Problem to work on:
Reproduce the records verbatim from the start of the records up to and including the line that contains "建议使用IE10及以上版本或Chrome、360等主流浏览器访问本网站". Leave the pictures out of your answer.

Working data:
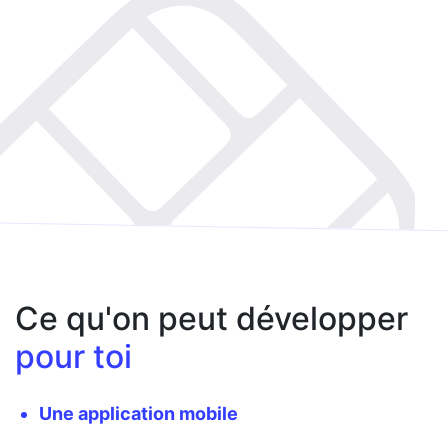
Ce qu'on peut développer
pour toi
Une application mobile
Une WebApp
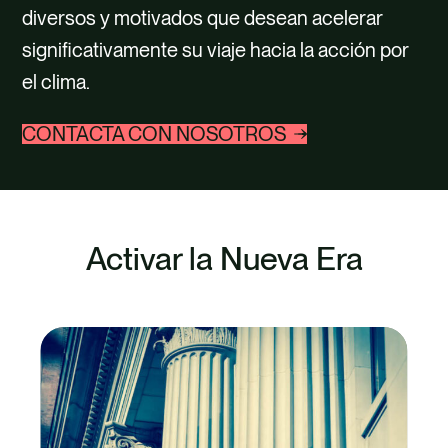
TALENTO
diversos y motivados que desean acelerar
significativamente su viaje hacia la acción por
CONTACTO
el clima.
CONTACTA CON NOSOTROS
Activar la Nueva Era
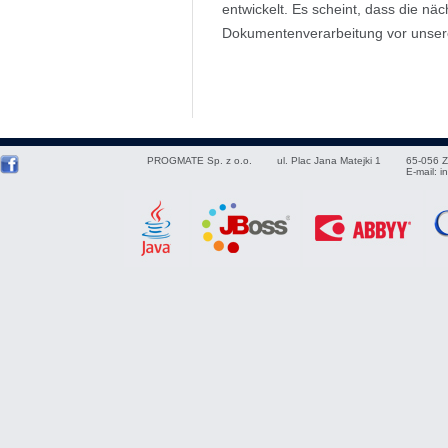
entwickelt. Es scheint, dass die nä
Dokumentenverarbeitung vor unser
PROGMATE Sp. z o.o.
ul. Plac Jana Matejki 1
65-056
Z
E-mail:
i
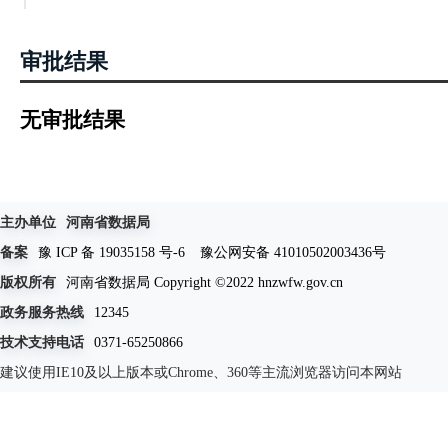
审批结果
无审批结果
主办单位
河南省数据局
备案
豫 ICP 备 19035158 号-6
豫公网安备 41010502003436号
版权所有
河南省数据局 Copyright ©2022 hnzwfw.gov.cn
政务服务热线
12345
技术支持电话
0371-65250866
建议使用IE10及以上版本或Chrome、360等主流浏览器访问本网站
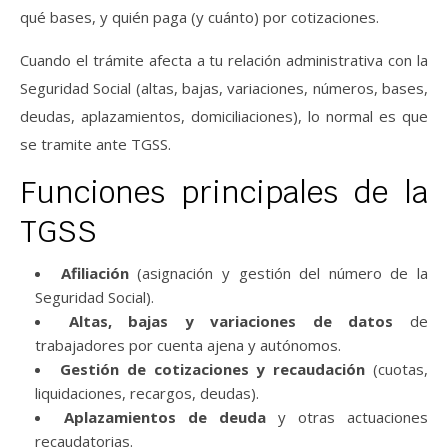
qué bases, y quién paga (y cuánto) por cotizaciones.
Cuando el trámite afecta a tu relación administrativa con la
Seguridad Social (altas, bajas, variaciones, números, bases,
deudas, aplazamientos, domiciliaciones), lo normal es que
se tramite ante TGSS.
Funciones principales de la
TGSS
Afiliación
(asignación y gestión del número de la
Seguridad Social).
Altas, bajas y variaciones de datos
de
trabajadores por cuenta ajena y autónomos.
Gestión de cotizaciones y recaudación
(cuotas,
liquidaciones, recargos, deudas).
Aplazamientos de deuda
y otras actuaciones
recaudatorias.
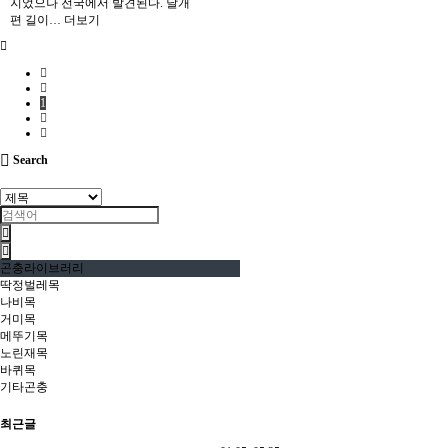
지었으나 전국에서 발견된다. 날개
편 길이…
더보기
1
Search
곤충라이브러리
딱정벌레목
나비목
거미목
메뚜기목
노린재목
바퀴목
기타곤충
최근글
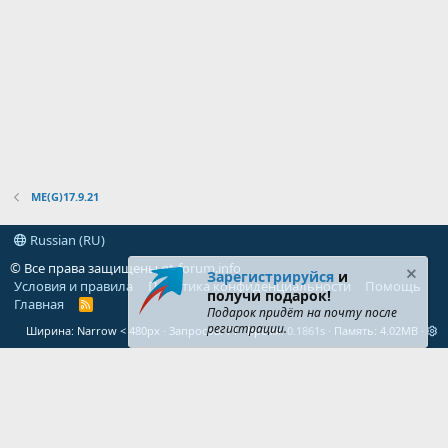
ME(G)17.9.21
Russian (RU)
© Все права защищены
gt-forum.info
Зарегистрируйся
и
Условия и правила
Политика конфиденциальности
Помощь
получи подарок!
Главная
R
Подарок придёт на почту после
S
регистрации.
Ширина
Запросов
71
Время
0.1861s
Память
4.02MB
S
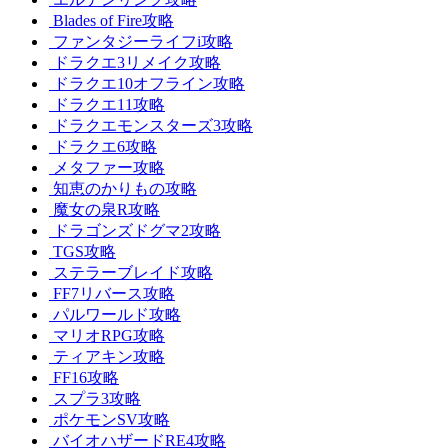
Blades of Fire攻略
ファンタジーライフi攻略
ドラクエ3リメイク攻略
ドラクエ10オフライン攻略
ドラクエ11攻略
ドラクエモンスターズ3攻略
ドラクエ6攻略
メタファー攻略
知恵のかりもの攻略
魔女の泉R攻略
ドラゴンズドグマ2攻略
TGS攻略
ステラーブレイド攻略
FF7リバース攻略
パルワールド攻略
マリオRPG攻略
ティアキン攻略
FF16攻略
スプラ3攻略
ポケモンSV攻略
バイオハザードRE4攻略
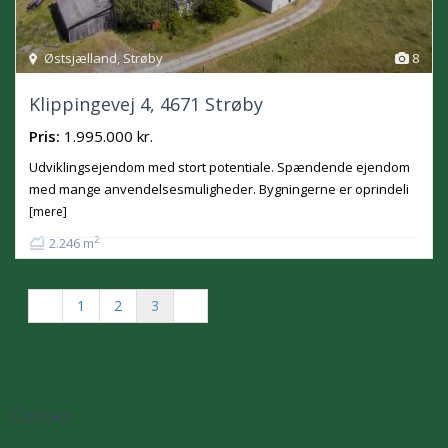
Østsjælland
,
Strøby
8
Klippingevej 4, 4671 Strøby
Pris:
1.995.000 kr.
Udviklingsejendom med stort potentiale. Spændende ejendom
med mange anvendelsesmuligheder. Bygningerne er oprindeli
[mere]
2
2.246 m
1
2
3
Contact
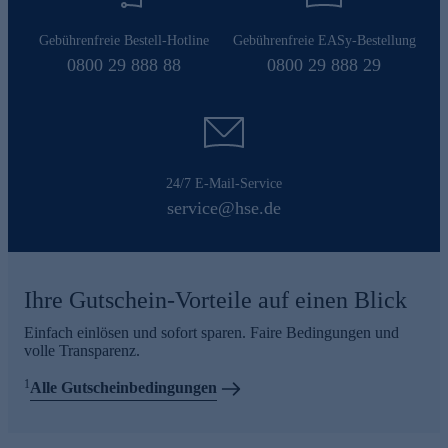
Gebührenfreie Bestell-Hotline
Gebührenfreie EASy-Bestellung
0800 29 888 88
0800 29 888 29
24/7 E-Mail-Service
service@hse.de
Ihre Gutschein-Vorteile auf einen Blick
Einfach einlösen und sofort sparen. Faire Bedingungen und
volle Transparenz.
1
Alle Gutscheinbedingungen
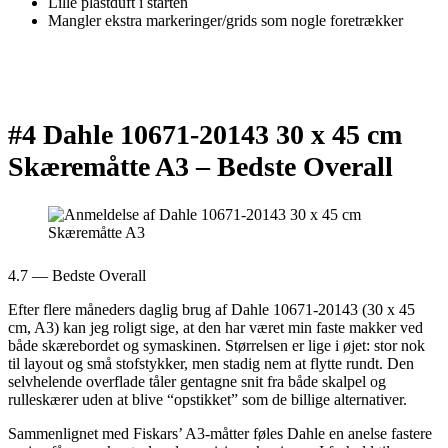
Lille plastduft i starten
Mangler ekstra markeringer/grids som nogle foretrækker
#4 Dahle 10671-20143 30 x 45 cm
Skæremåtte A3 –
Bedste Overall
4.7 — Bedste Overall
Efter flere måneders daglig brug af Dahle 10671-20143 (30 x 45
cm, A3) kan jeg roligt sige, at den har været min faste makker ved
både skærebordet og symaskinen. Størrelsen er lige i øjet: stor nok
til layout og små stofstykker, men stadig nem at flytte rundt. Den
selvhelende overflade tåler gentagne snit fra både skalpel og
rulleskærer uden at blive “opstikket” som de billige alternativer.
Sammenlignet med Fiskars’ A3-måtter føles Dahle en anelse fastere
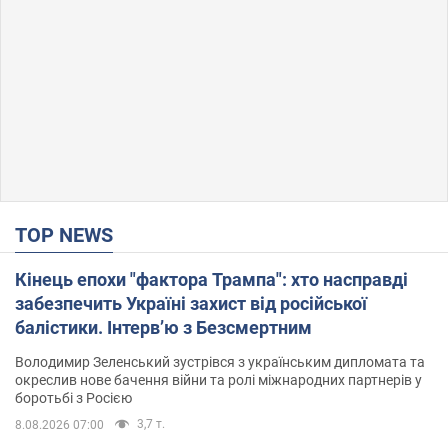
TOP NEWS
Кінець епохи "фактора Трампа": хто насправді
забезпечить Україні захист від російської
балістики. Інтерв’ю з Безсмертним
Володимир Зеленський зустрівся з українським дипломата та
окреслив нове бачення війни та ролі міжнародних партнерів у
боротьбі з Росією
3,7 т.
8.08.2026 07:00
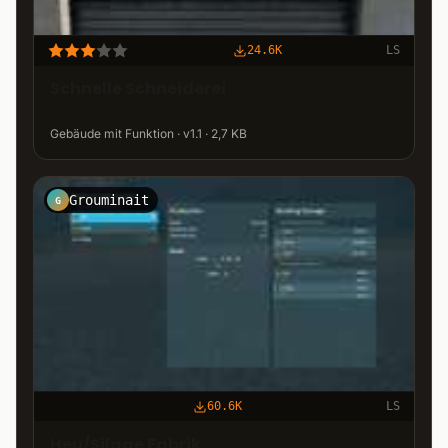
24.6K
LS
Schnelle Schneiderei
Gebäude mit Funktion · v1.1 · 2,7 KB
Grouminait
G
60.6K
LS
Heu/Silage Fabrik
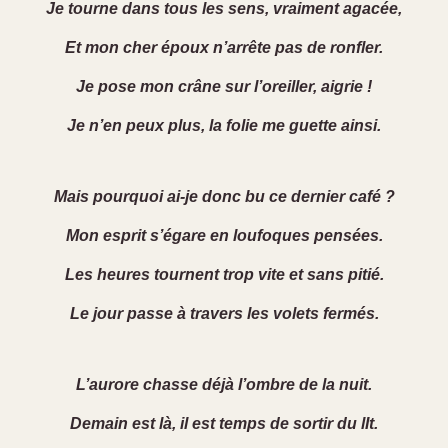
Je tourne dans tous les sens, vraiment agacée,
Et mon cher époux n’arrête pas de ronfler.
Je pose mon crâne sur l’oreiller, aigrie !
Je n’en peux plus, la folie me guette ainsi.
Mais pourquoi ai-je donc bu ce dernier café ?
Mon esprit s’égare en loufoques pensées.
Les heures tournent trop vite et sans pitié.
Le jour passe à travers les volets fermés.
L’aurore chasse déjà l’ombre de la nuit.
Demain est là, il est temps de sortir du lIt.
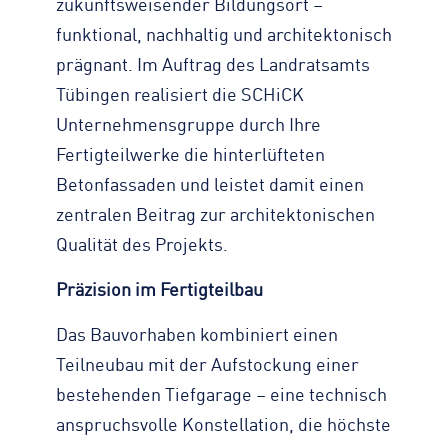
zukunftsweisender Bildungsort –
funktional, nachhaltig und architektonisch
prägnant. Im Auftrag des Landratsamts
Tübingen realisiert die SCHiCK
Unternehmensgruppe durch Ihre
Fertigteilwerke die hinterlüfteten
Betonfassaden und leistet damit einen
zentralen Beitrag zur architektonischen
Qualität des Projekts.
Präzision im Fertigteilbau
Das Bauvorhaben kombiniert einen
Teilneubau mit der Aufstockung einer
bestehenden Tiefgarage – eine technisch
anspruchsvolle Konstellation, die höchste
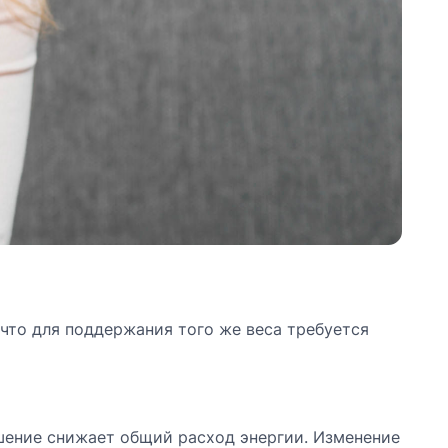
что для поддержания того же веса требуется
шение снижает общий расход энергии. Изменение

Solution to the exercise:
Ce qu'on peut développer
pour toi
Une application mobile
Une WebApp
TALENTO
diversos y motivados que desean acelerar
significativamente su viaje hacia la acción por
CONTACTO
el clima.
CONTACTA CON NOSOTROS
Activar la Nueva Era
entwickelt. Es scheint, dass die nä
Dokumentenverarbeitung vor unser
PROGMATE Sp. z o.o.
ul. Plac Jana Matejki 1
65-056
Z
E-mail:
i
审批结果
无审批结果
主办单位
河南省数据局
备案
豫 ICP 备 19035158 号-6
豫公网安备 41010502003436号
版权所有
河南省数据局 Copyright ©2022 hnzwfw.gov.cn
政务服务热线
12345
技术支持电话
0371-65250866
建议使用IE10及以上版本或Chrome、360等主流浏览器访问本网站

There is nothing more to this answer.